Supplied records Block Start

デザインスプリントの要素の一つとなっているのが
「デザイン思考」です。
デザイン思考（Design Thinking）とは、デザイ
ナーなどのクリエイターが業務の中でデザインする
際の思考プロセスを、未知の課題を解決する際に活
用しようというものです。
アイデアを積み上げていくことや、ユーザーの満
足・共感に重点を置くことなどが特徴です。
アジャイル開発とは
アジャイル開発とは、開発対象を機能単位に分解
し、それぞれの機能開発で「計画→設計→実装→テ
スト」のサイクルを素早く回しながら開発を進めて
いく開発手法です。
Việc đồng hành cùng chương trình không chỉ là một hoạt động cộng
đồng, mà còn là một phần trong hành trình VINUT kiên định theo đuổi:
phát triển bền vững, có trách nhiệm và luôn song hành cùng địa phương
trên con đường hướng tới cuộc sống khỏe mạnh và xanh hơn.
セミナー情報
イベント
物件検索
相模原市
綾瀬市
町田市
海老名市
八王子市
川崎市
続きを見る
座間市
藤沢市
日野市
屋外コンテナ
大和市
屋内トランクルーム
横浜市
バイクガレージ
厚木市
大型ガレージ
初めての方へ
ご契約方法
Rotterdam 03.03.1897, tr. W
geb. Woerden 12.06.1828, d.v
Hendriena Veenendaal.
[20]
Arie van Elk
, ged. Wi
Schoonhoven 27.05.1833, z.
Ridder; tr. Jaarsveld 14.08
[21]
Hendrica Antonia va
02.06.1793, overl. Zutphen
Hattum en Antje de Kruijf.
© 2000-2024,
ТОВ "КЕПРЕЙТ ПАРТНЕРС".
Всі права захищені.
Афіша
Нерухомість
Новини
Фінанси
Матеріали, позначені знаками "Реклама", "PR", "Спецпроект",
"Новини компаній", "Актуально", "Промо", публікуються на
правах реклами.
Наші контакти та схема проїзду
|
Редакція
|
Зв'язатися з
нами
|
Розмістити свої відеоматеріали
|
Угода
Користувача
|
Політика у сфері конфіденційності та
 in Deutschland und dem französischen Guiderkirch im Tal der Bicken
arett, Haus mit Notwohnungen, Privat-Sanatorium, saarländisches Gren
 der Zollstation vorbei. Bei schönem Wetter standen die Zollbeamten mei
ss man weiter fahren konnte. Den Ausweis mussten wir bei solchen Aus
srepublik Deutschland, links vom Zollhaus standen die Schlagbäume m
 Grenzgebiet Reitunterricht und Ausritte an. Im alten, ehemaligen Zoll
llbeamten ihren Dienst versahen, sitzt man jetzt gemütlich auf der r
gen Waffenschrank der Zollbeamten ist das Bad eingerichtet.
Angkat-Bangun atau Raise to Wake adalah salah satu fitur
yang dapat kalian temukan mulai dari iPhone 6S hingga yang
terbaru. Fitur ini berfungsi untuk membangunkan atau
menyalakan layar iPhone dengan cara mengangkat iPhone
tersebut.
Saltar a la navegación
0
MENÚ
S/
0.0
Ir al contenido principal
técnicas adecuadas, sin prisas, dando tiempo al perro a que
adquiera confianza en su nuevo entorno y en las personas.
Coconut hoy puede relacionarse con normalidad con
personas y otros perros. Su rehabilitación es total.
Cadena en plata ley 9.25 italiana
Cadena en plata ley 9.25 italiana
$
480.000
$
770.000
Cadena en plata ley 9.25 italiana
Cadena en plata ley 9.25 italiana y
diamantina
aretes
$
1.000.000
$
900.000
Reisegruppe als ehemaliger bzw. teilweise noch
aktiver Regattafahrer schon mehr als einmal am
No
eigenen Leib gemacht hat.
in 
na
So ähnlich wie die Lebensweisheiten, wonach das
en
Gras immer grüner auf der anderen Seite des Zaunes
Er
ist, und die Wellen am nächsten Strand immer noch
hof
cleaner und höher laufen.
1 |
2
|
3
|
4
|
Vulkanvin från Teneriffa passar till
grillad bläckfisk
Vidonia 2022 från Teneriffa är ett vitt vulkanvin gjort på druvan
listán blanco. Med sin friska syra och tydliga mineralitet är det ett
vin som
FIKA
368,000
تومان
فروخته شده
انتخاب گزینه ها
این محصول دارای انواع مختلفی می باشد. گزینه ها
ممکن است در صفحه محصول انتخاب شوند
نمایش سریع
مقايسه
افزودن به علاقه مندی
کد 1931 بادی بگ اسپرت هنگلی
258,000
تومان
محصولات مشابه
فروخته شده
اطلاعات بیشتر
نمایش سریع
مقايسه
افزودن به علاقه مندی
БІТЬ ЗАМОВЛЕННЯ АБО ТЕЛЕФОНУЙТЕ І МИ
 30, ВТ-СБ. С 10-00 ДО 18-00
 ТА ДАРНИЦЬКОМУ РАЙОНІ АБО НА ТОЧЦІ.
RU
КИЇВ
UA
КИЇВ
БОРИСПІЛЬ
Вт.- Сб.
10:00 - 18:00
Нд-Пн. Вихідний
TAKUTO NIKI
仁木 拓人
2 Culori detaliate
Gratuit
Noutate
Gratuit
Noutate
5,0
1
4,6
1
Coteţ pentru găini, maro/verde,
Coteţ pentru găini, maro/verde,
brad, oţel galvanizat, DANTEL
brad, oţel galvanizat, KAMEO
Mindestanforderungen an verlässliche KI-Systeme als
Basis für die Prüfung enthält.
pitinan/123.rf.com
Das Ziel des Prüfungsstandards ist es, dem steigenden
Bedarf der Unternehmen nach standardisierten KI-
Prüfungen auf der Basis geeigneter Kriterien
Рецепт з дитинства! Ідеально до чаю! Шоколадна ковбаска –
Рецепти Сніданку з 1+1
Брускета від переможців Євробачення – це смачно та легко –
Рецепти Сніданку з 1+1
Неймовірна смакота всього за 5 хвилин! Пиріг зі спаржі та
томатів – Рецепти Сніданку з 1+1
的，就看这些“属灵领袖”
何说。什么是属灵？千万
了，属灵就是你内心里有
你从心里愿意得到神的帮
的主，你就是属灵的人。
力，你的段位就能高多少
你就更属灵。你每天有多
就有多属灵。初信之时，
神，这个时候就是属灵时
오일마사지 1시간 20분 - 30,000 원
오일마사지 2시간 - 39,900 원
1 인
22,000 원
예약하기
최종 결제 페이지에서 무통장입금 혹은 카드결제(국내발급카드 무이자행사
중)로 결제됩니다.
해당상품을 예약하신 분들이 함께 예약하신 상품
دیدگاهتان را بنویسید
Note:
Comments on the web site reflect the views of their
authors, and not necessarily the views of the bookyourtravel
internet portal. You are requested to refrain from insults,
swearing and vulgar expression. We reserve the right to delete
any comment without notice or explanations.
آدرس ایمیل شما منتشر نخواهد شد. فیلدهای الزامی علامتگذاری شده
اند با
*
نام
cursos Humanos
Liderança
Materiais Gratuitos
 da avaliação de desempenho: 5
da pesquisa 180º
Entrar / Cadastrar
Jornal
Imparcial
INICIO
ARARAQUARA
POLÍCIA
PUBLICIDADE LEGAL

Supplied records Block End

(Task to carry out): Each line of the material above needs to be quoted exactly, please.

(Reply):
デザインスプリントの要素の一つとなっているのが
「デザイン思考」です。
デザイン思考（Design Thinking）とは、デザイ
ナーなどのクリエイターが業務の中でデザインする
際の思考プロセスを、未知の課題を解決する際に活
用しようというものです。
アイデアを積み上げていくことや、ユーザーの満
足・共感に重点を置くことなどが特徴です。
アジャイル開発とは
アジャイル開発とは、開発対象を機能単位に分解
し、それぞれの機能開発で「計画→設計→実装→テ
スト」のサイクルを素早く回しながら開発を進めて
いく開発手法です。
Việc đồng hành cùng chương trình không chỉ là một hoạt động cộng
đồng, mà còn là một phần trong hành trình VINUT kiên định theo đuổi:
phát triển bền vững, có trách nhiệm và luôn song hành cùng địa phương
trên con đường hướng tới cuộc sống khỏe mạnh và xanh hơn.
セミナー情報
イベント
物件検索
相模原市
綾瀬市
町田市
海老名市
八王子市
川崎市
続きを見る
座間市
藤沢市
日野市
屋外コンテナ
大和市
屋内トランクルーム
横浜市
バイクガレージ
厚木市
大型ガレージ
初めての方へ
ご契約方法
Rotterdam 03.03.1897, tr. W
geb. Woerden 12.06.1828, d.v
Hendriena Veenendaal.
[20]
Arie van Elk
, ged. Wi
Schoonhoven 27.05.1833, z.
Ridder; tr. Jaarsveld 14.08
[21]
Hendrica Antonia va
02.06.1793, overl. Zutphen
Hattum en Antje de Kruijf.
© 2000-2024,
ТОВ "КЕПРЕЙТ ПАРТНЕРС".
Всі права захищені.
Афіша
Нерухомість
Новини
Фінанси
Матеріали, позначені знаками "Реклама", "PR", "Спецпроект",
"Новини компаній", "Актуально", "Промо", публікуються на
правах реклами.
Наші контакти та схема проїзду
|
Редакція
|
Зв'язатися з
нами
|
Розмістити свої відеоматеріали
|
Угода
Користувача
|
Політика у сфері конфіденційності та
 in Deutschland und dem französischen Guiderkirch im Tal der Bicken
arett, Haus mit Notwohnungen, Privat-Sanatorium, saarländisches Gren
 der Zollstation vorbei. Bei schönem Wetter standen die Zollbeamten mei
ss man weiter fahren konnte. Den Ausweis mussten wir bei solchen Aus
srepublik Deutschland, links vom Zollhaus standen die Schlagbäume m
 Grenzgebiet Reitunterricht und Ausritte an. Im alten, ehemaligen Zoll
llbeamten ihren Dienst versahen, sitzt man jetzt gemütlich auf der r
gen Waffenschrank der Zollbeamten ist das Bad eingerichtet.
Angkat-Bangun atau Raise to Wake adalah salah satu fitur
yang dapat kalian temukan mulai dari iPhone 6S hingga yang
terbaru. Fitur ini berfungsi untuk membangunkan atau
menyalakan layar iPhone dengan cara mengangkat iPhone
tersebut.
Saltar a la navegación
0
MENÚ
S/
0.0
Ir al contenido principal
técnicas adecuadas, sin prisas, dando tiempo al perro a que
adquiera confianza en su nuevo entorno y en las personas.
Coconut hoy puede relacionarse con normalidad con
personas y otros perros. Su rehabilitación es total.
Cadena en plata ley 9.25 italiana
Cadena en plata ley 9.25 italiana
$
480.000
$
770.000
Cadena en plata ley 9.25 italiana
Cadena en plata ley 9.25 italiana y
diamantina
aretes
$
1.000.000
$
900.000
Reisegruppe als ehemaliger bzw. teilweise noch
aktiver Regattafahrer schon mehr als einmal am
No
eigenen Leib gemacht hat.
in 
na
So ähnlich wie die Lebensweisheiten, wonach das
en
Gras immer grüner auf der anderen Seite des Zaunes
Er
ist, und die Wellen am nächsten Strand immer noch
hof
cleaner und höher laufen.
1 |
2
|
3
|
4
|
Vulkanvin från Teneriffa passar till
grillad bläckfisk
Vidonia 2022 från Teneriffa är ett vitt vulkanvin gjort på druvan
listán blanco. Med sin friska syra och tydliga mineralitet är det ett
vin som
FIKA
368,000
تومان
فروخته شده
انتخاب گزینه ها
این محصول دارای انواع مختلفی می باشد. گزینه ها
ممکن است در صفحه محصول انتخاب شوند
نمایش سریع
مقايسه
افزودن به علاقه مندی
کد 1931 بادی بگ اسپرت هنگلی
258,000
تومان
محصولات مشابه
فروخته شده
اطلاعات بیشتر
نمایش سریع
مقايسه
افزودن به علاقه مندی
БІТЬ ЗАМОВЛЕННЯ АБО ТЕЛЕФОНУЙТЕ І МИ
 30, ВТ-СБ. С 10-00 ДО 18-00
 ТА ДАРНИЦЬКОМУ РАЙОНІ АБО НА ТОЧЦІ.
RU
КИЇВ
UA
КИЇВ
БОРИСПІЛЬ
Вт.- Сб.
10:00 - 18:00
Нд-Пн. Вихідний
TAKUTO NIKI
仁木 拓人
2 Culori detaliate
Gratuit
Noutate
Gratuit
Noutate
5,0
1
4,6
1
Coteţ pentru găini, maro/verde,
Coteţ pentru găini, maro/verde,
brad, oţel galvanizat, DANTEL
brad, oţel galvanizat, KAMEO
Mindestanforderungen an verlässliche KI-Systeme als
Basis für die Prüfung enthält.
pitinan/123.rf.com
Das Ziel des Prüfungsstandards ist es, dem steigenden
Bedarf der Unternehmen nach standardisierten KI-
Prüfungen auf der Basis geeigneter Kriterien
Рецепт з дитинства! Ідеально до чаю! Шоколадна ковбаска –
Рецепти Сніданку з 1+1
Брускета від переможців Євробачення – це смачно та легко –
Рецепти Сніданку з 1+1
Неймовірна смакота всього за 5 хвилин! Пиріг зі спаржі та
томатів – Рецепти Сніданку з 1+1
的，就看这些“属灵领袖”
何说。什么是属灵？千万
了，属灵就是你内心里有
你从心里愿意得到神的帮
的主，你就是属灵的人。
力，你的段位就能高多少
你就更属灵。你每天有多
就有多属灵。初信之时，
神，这个时候就是属灵时
오일마사지 1시간 20분 - 30,000 원
오일마사지 2시간 - 39,900 원
1 인
22,000 원
예약하기
최종 결제 페이지에서 무통장입금 혹은 카드결제(국내발급카드 무이자행사
중)로 결제됩니다.
해당상품을 예약하신 분들이 함께 예약하신 상품
دیدگاهتان را بنویسید
Note:
Comments on the web site reflect the views of their
authors, and not necessarily the views of the bookyourtravel
internet portal. You are requested to refrain from insults,
swearing and vulgar expression. We reserve the right to delete
any comment without notice or explanations.
آدرس ایمیل شما منتشر نخواهد شد. فیلدهای الزامی علامتگذاری شده
اند با
*
نام
cursos Humanos
Liderança
Materiais Gratuitos
 da avaliação de desempenho: 5
da pesquisa 180º
Entrar / Cadastrar
Jornal
Imparcial
INICIO
ARARAQUARA
POLÍCIA
PUBLICIDADE LEGAL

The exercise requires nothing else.